D’un autre côté il n’a pas lésiner sur les moyens en s’offrant une 950 KTM adventure au son rageur dans les tours.

Annecy –
La journée se termine et nous sommes dans Annecy, les paysages de lacs et de montagnes sont magnifiques, nous sommes étonnés de rouler au niveau exact de la surface des étendues d’eau. Les aménagements des berges sont du plus bel effet et la population locale quitte massivement ces lieux dans la lumière déclinante de cette fin de dimanche. La semaine de travail ne commencera heureusement pas pour nous demain, nous rêvons déjà fébrilement de l’assaut des premiers grands cols.

Nous trouvons facilement l’Auberge de jeunesse pour notre première nuit à Annecy. Le confort y est plus que correct et l’accueil chaleureux. Je n’avais jamais mis les pieds dans ce genre d’hébergement, l’ambiance cosmopolite des résidents est incomparable avec les hôtels première classe ou formule 1. Ce sont souvent des étudiants étrangers et routards de toute espèces qui fréquentes les lieux, le contact y est facile et nous pouvons utiliser nos restes de leçons d’anglais pour communiquer.
L’heure du repas s’approchant nous décidons de descendre en ville en quête du meilleur restaurant de la d’Annecy.
En chemin, nous découvrons le splendide lac aux eaux bleutées et translucides.

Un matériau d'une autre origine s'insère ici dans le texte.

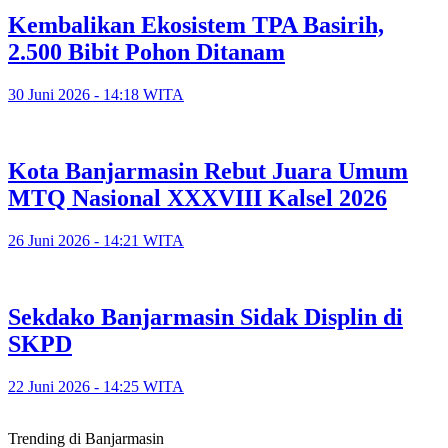
Kembalikan Ekosistem TPA Basirih,
2.500 Bibit Pohon Ditanam
30 Juni 2026 - 14:18 WITA
Kota Banjarmasin Rebut Juara Umum
MTQ Nasional XXXVIII Kalsel 2026
26 Juni 2026 - 14:21 WITA
Sekdako Banjarmasin Sidak Displin di
SKPD
22 Juni 2026 - 14:25 WITA
Trending di Banjarmasin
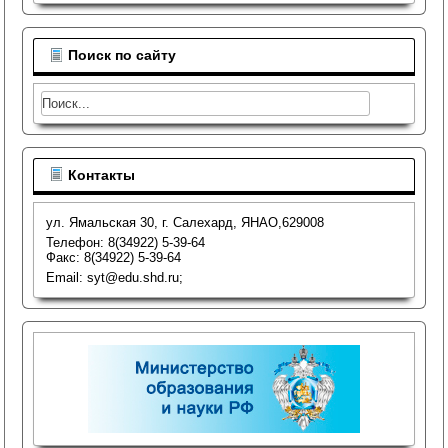
Поиск по сайту
Контакты
ул. Ямальская 30, г. Салехард, ЯНАО,629008
Телефон: 8(34922) 5-39-64
Факс: 8(34922) 5-39-64
Email: syt@edu.shd.ru;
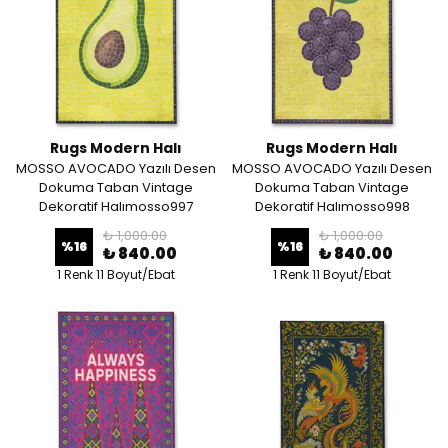
Rugs Modern Halı
Rugs Modern Halı
MOSSO AVOCADO Yazılı Desen
MOSSO AVOCADO Yazılı Desen
Dokuma Taban Vintage
Dokuma Taban Vintage
Dekoratif Halımosso997
Dekoratif Halımosso998
₺ 1,000.00
₺ 1,000.00
%
16
%
16
₺ 840.00
₺ 840.00
1 Renk 11 Boyut/Ebat
1 Renk 11 Boyut/Ebat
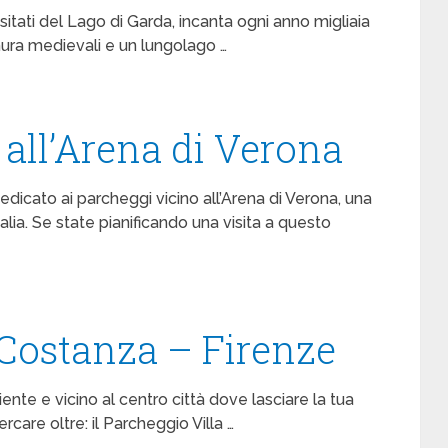
isitati del Lago di Garda, incanta ogni anno migliaia
e mura medievali e un lungolago …
 all’Arena di Verona
icato ai parcheggi vicino all’Arena di Verona, una
alia. Se state pianificando una visita a questo
 Costanza – Firenze
nte e vicino al centro città dove lasciare la tua
rcare oltre: il Parcheggio Villa …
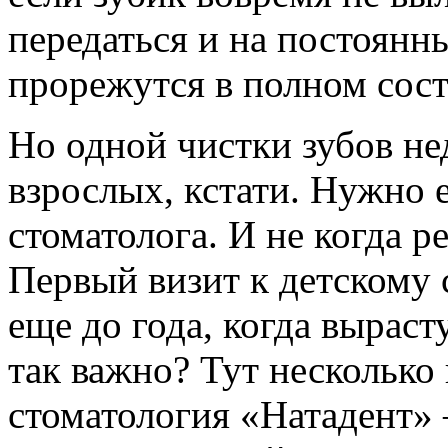
передаться и на постоянны
прорежутся в полном сост
Но одной чистки зубов не
взрослых, кстати. Нужно 
стоматолога. И не когда р
Первый визит к детскому 
еще до года, когда выраст
так важно? Тут несколько
стоматология «Натадент»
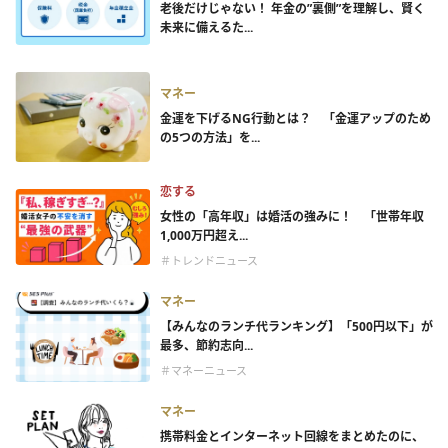
老後だけじゃない！ 年金の”裏側”を理解し、賢く
未来に備えるた...
マネー
金運を下げるNG行動とは？ 「金運アップのため
の5つの方法」を...
恋する
女性の「高年収」は婚活の強みに！ 「世帯年収
1,000万円超え...
＃トレンドニュース
マネー
【みんなのランチ代ランキング】「500円以下」が
最多、節約志向...
＃マネーニュース
マネー
携帯料金とインターネット回線をまとめたのに、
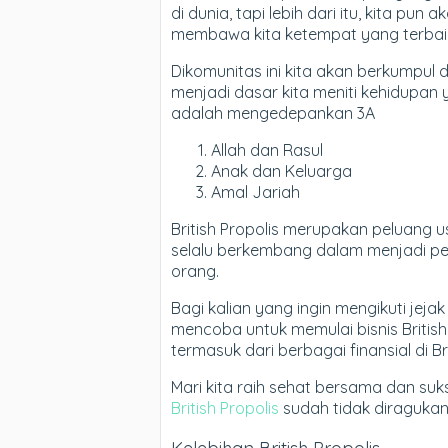
di dunia, tapi lebih dari itu, kita p
membawa kita ketempat yang terbaik s
Dikomunitas ini kita akan berkumpul
menjadi dasar kita meniti kehidupan
adalah mengedepankan 3A
Allah dan Rasul
Anak dan Keluarga
Amal Jariah
British Propolis merupakan peluang
selalu berkembang dalam menjadi p
orang.
Bagi kalian yang ingin mengikuti jeja
mencoba untuk memulai bisnis Britis
termasuk dari berbagai finansial di Br
Mari kita raih sehat bersama dan suk
British Propolis
sudah tidak diragukan 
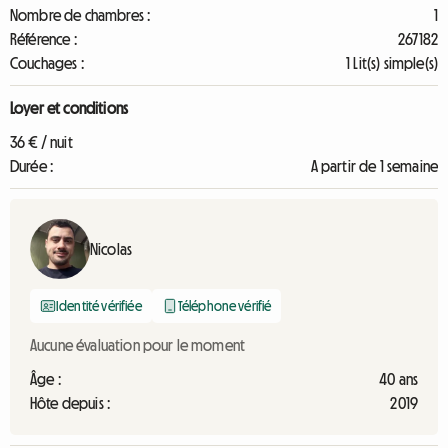
Nombre de chambres :
1
Référence :
267182
Couchages :
1 Lit(s) simple(s)
Loyer et conditions
36 € / nuit
Durée :
A partir de 1 semaine
Nicolas
Identité vérifiée
Téléphone vérifié
Aucune évaluation pour le moment
Âge :
40 ans
Hôte depuis :
2019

De nombreux bateaux à quai témoignent de l’intense attrait touristique du coin.
Avec Vincent, nous nous amusons à faire enrager Jérôme amateur de précision verbale en traitant de « canards » les nombreux de foulks barbotants dans les eaux glaciales du lac.
Jérôme nous mène a travers les rues de la vieille ville vers son restaurant favori, il connait très bien les lieux pour y avoir travaillé quelques années auparavant.
Comble de la malchance ce fameux restaurant est fermé, pour lui remonter immédiatement le moral nous ironisons avec Vincent en expliquant que cet établissement avait du être fermé car il servait certainement des plats avariés, je me rappelle que nous avons même du employer le terme « servir de la merde »… mais je ne suis pas très sûr.
Nous trouvons facilement un nouvel établissement en quête d’un plat local aussi léger que notre trufade du Cantal. En fin de repas Jérôme insiste pour prendre une « Grolle » (prononcer « Grôoole » en exagérant le o).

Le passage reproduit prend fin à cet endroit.